(Task material begins)

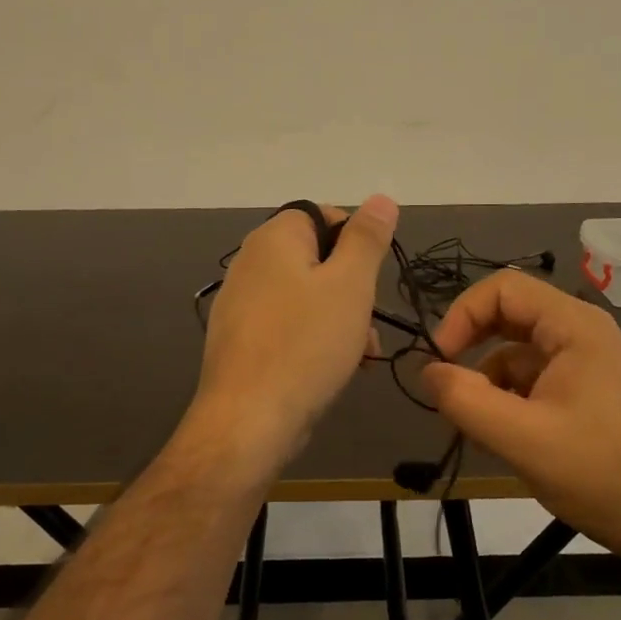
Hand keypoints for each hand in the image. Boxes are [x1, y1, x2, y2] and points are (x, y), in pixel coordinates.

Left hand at [190, 195, 399, 466]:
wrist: (249, 420)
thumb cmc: (306, 344)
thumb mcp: (350, 285)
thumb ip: (366, 238)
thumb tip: (380, 198)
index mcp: (273, 239)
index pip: (322, 215)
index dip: (355, 241)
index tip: (371, 278)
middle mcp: (250, 264)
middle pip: (316, 260)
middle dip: (352, 290)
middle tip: (369, 323)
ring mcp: (241, 305)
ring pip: (306, 299)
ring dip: (340, 320)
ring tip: (361, 355)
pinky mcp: (241, 342)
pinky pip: (287, 328)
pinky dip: (314, 341)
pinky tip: (333, 370)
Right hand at [420, 270, 620, 559]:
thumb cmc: (599, 472)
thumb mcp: (521, 438)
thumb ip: (465, 401)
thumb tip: (426, 372)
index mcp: (574, 326)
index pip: (502, 289)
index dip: (462, 316)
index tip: (438, 362)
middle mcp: (582, 334)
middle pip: (509, 317)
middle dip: (472, 351)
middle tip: (448, 391)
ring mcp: (588, 364)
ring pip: (518, 354)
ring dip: (489, 383)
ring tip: (479, 431)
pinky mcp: (589, 393)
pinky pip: (535, 380)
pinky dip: (510, 401)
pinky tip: (505, 440)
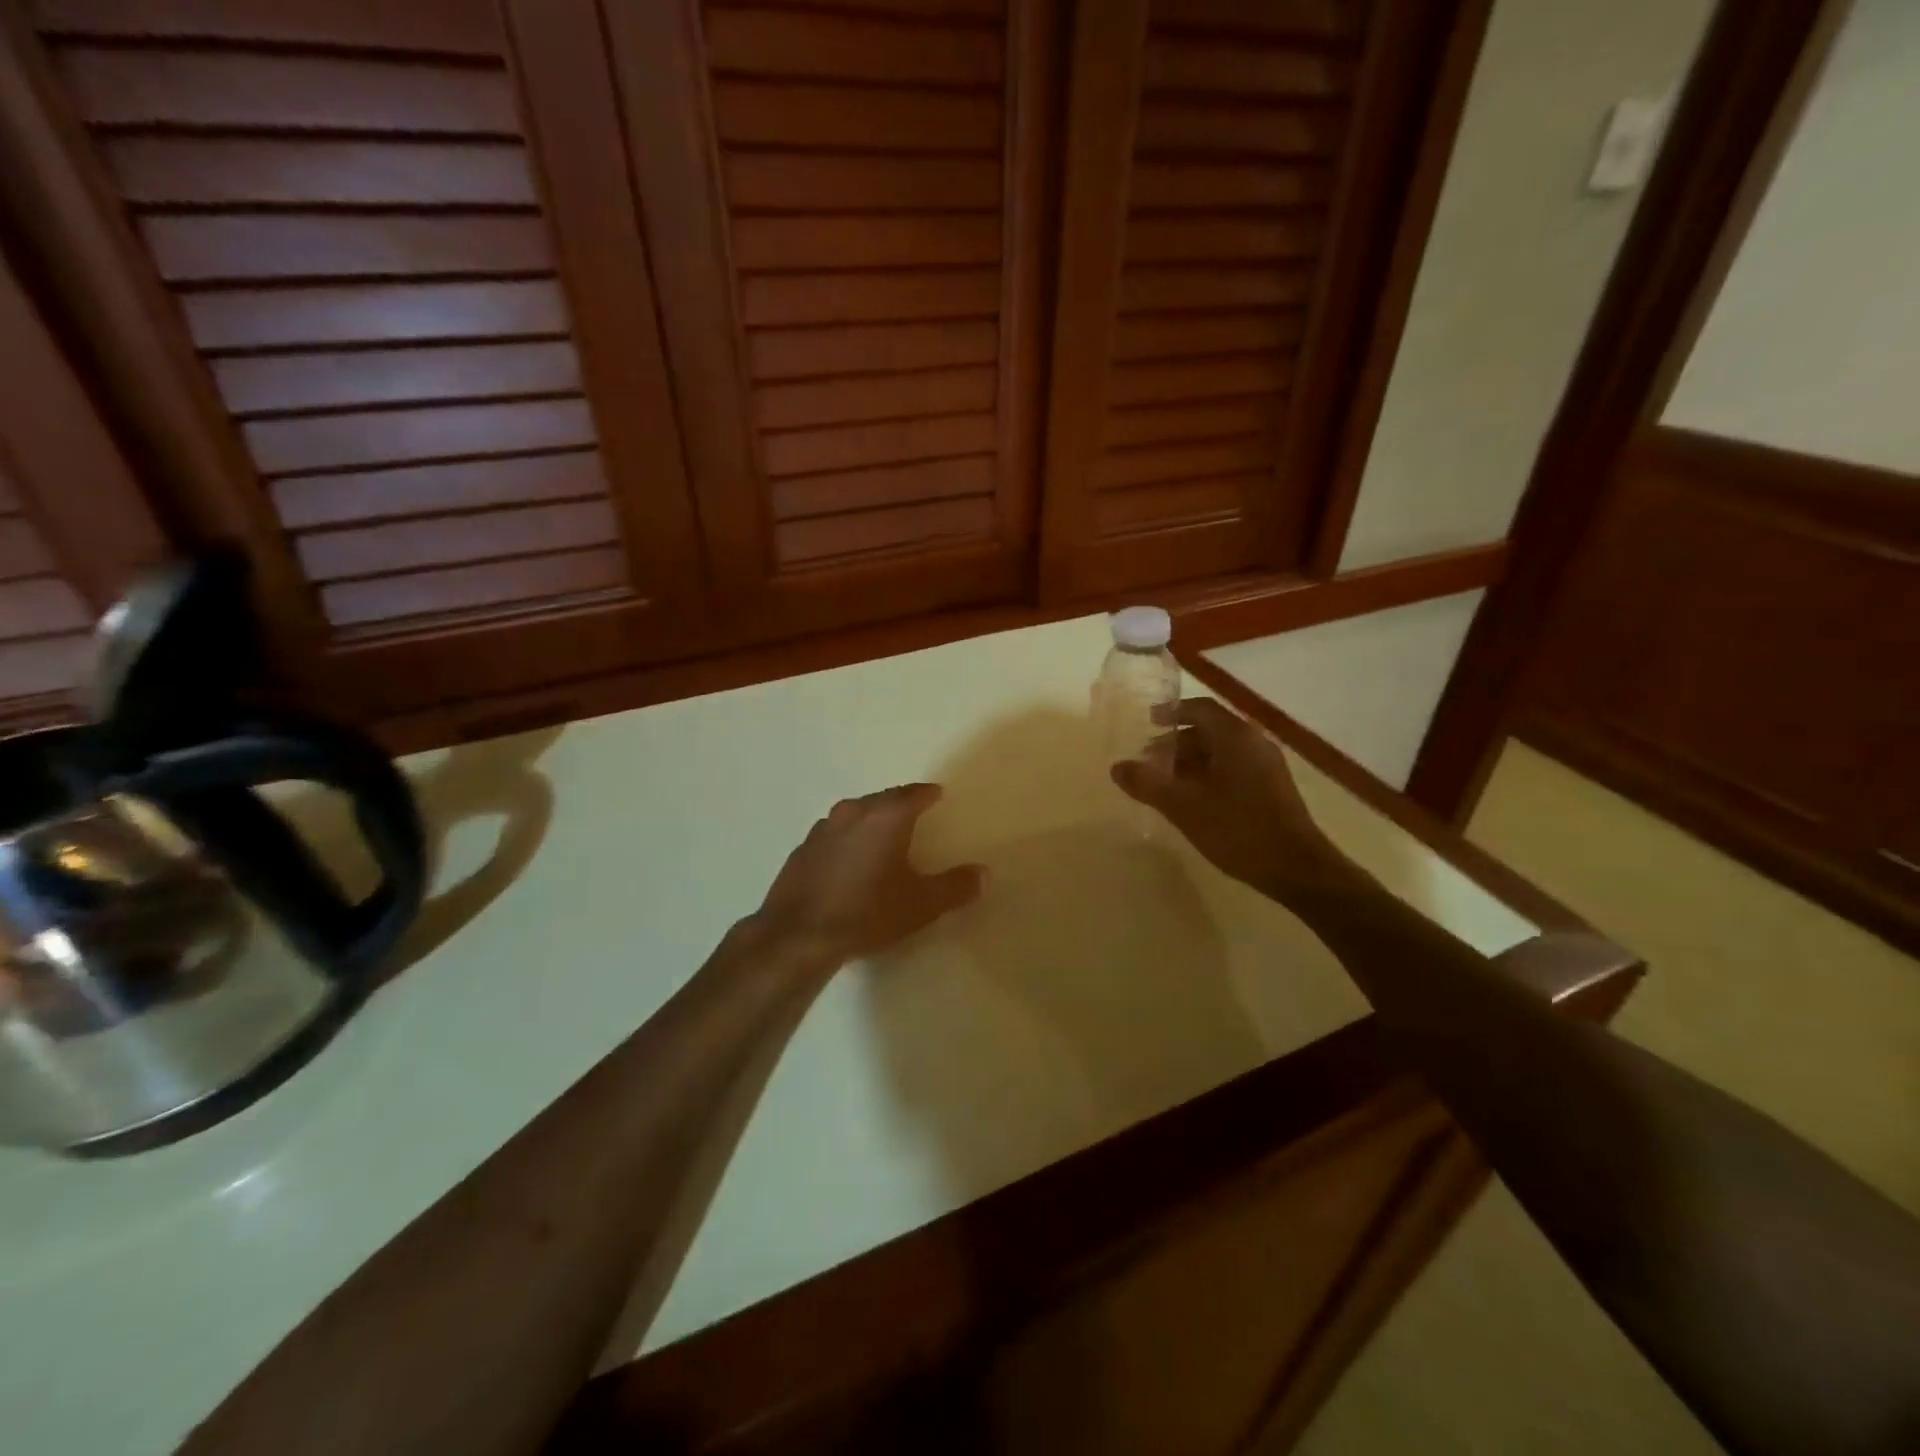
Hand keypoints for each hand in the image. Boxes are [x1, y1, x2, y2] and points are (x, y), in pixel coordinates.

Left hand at [749, 784, 984, 968]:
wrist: (797, 936)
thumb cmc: (866, 913)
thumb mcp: (921, 904)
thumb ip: (955, 887)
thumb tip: (984, 873)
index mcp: (884, 816)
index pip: (912, 794)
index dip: (927, 794)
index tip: (937, 795)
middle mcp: (852, 812)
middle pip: (882, 800)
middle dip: (899, 804)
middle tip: (914, 813)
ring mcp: (822, 829)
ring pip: (854, 815)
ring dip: (871, 821)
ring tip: (883, 836)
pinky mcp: (802, 850)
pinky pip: (833, 835)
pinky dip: (848, 840)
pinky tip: (850, 861)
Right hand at [1112, 698, 1354, 902]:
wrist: (1296, 867)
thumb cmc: (1237, 829)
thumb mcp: (1183, 806)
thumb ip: (1148, 783)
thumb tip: (1117, 767)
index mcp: (1235, 737)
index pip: (1200, 709)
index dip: (1172, 712)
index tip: (1148, 722)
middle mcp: (1254, 743)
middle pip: (1210, 730)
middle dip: (1176, 743)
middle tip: (1149, 762)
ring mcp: (1266, 766)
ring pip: (1221, 751)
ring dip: (1191, 761)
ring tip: (1166, 784)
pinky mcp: (1271, 788)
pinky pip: (1233, 768)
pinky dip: (1208, 774)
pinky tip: (1193, 800)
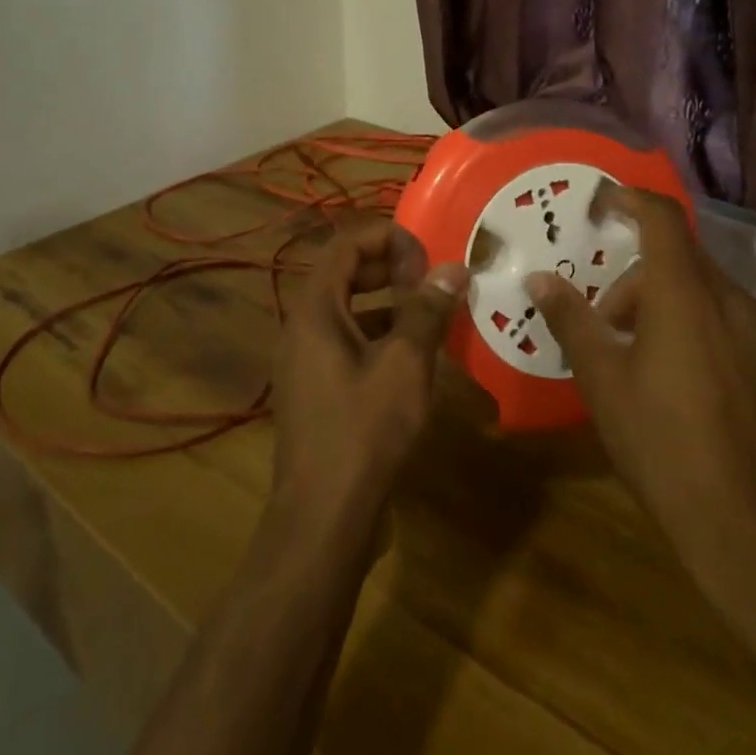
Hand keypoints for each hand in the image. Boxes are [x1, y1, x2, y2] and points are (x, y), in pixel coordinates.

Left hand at [270, 220, 467, 530]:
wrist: (323, 518)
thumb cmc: (364, 431)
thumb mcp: (405, 364)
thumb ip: (427, 310)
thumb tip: (453, 268)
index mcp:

(Task material ends)

Task description: Print out the entries above word for word from the first line to the line containing "middle tip: (1149, 762)", both included, omitting the pictures.

Expected output:
Hand keypoints for each hand in the image. Boxes are [x1, y1, x2, y2] and points are (x, y), in pixel coordinates.

Left hand at [190, 195, 399, 466]:
wrist: (249, 420)
thumb cmc: (306, 344)
thumb mcp: (350, 285)
thumb ip: (366, 238)
thumb tip: (380, 198)
index mcp: (273, 239)
index pip: (322, 215)
index dip: (355, 241)
index tip: (371, 278)
middle mcp: (250, 264)
middle pip: (316, 260)
middle dip: (352, 290)
middle tip: (369, 323)
ring mcp: (241, 305)
ring pip: (306, 299)
ring dip: (340, 320)
ring tip: (361, 355)
pinky mcp: (241, 342)
pinky pip: (287, 328)
pinky dip: (314, 341)
pinky tip: (333, 370)
Right hand at [420, 270, 620, 559]:
thumb cmc: (599, 472)
thumb mcp: (521, 438)
thumb ip: (465, 401)
thumb tip: (426, 372)
index mcp: (574, 326)
index pip: (502, 289)
index dip: (462, 316)
index tip: (438, 362)
middle mcp: (582, 334)
middle pip: (509, 317)
middle dip: (472, 351)
middle tip: (448, 391)
ring mcp: (588, 364)
ring pip: (518, 354)
ring dip: (489, 383)
ring tip: (479, 431)
pinky mcp: (589, 393)
pinky pip: (535, 380)
pinky dip: (510, 401)
pinky tip: (505, 440)
Hand keypoints for each hand in the image. Boxes are [x1, y1, x2, y2] and points are (x, y), in pixel coordinates.

Left hand at [749, 784, 984, 968]:
wrist: (797, 936)
thumb cmc: (866, 913)
thumb mcp: (921, 904)
thumb ip: (955, 887)
thumb tip: (984, 873)
index mcp: (884, 816)
index pip: (912, 794)
index dip: (927, 794)
index tip: (937, 795)
middle mcp: (852, 812)
middle pip: (882, 800)
middle dip: (899, 804)
middle tip: (914, 813)
ring mcp: (822, 829)
ring pip: (854, 815)
ring dip: (871, 821)
ring tip: (883, 836)
pinky mcp: (802, 850)
pinky pip: (833, 835)
pinky dip: (848, 840)
pinky tip: (850, 861)
Right hand at [1112, 698, 1354, 902]:
wrist: (1296, 867)
thumb cmc: (1237, 829)
thumb mcp: (1183, 806)
thumb ip: (1148, 783)
thumb tip: (1117, 767)
index mcp: (1235, 737)
index pip: (1200, 709)
index dip: (1172, 712)
index tip: (1148, 722)
middle mcp: (1254, 743)
middle pip: (1210, 730)
middle dip: (1176, 743)
middle tip: (1149, 762)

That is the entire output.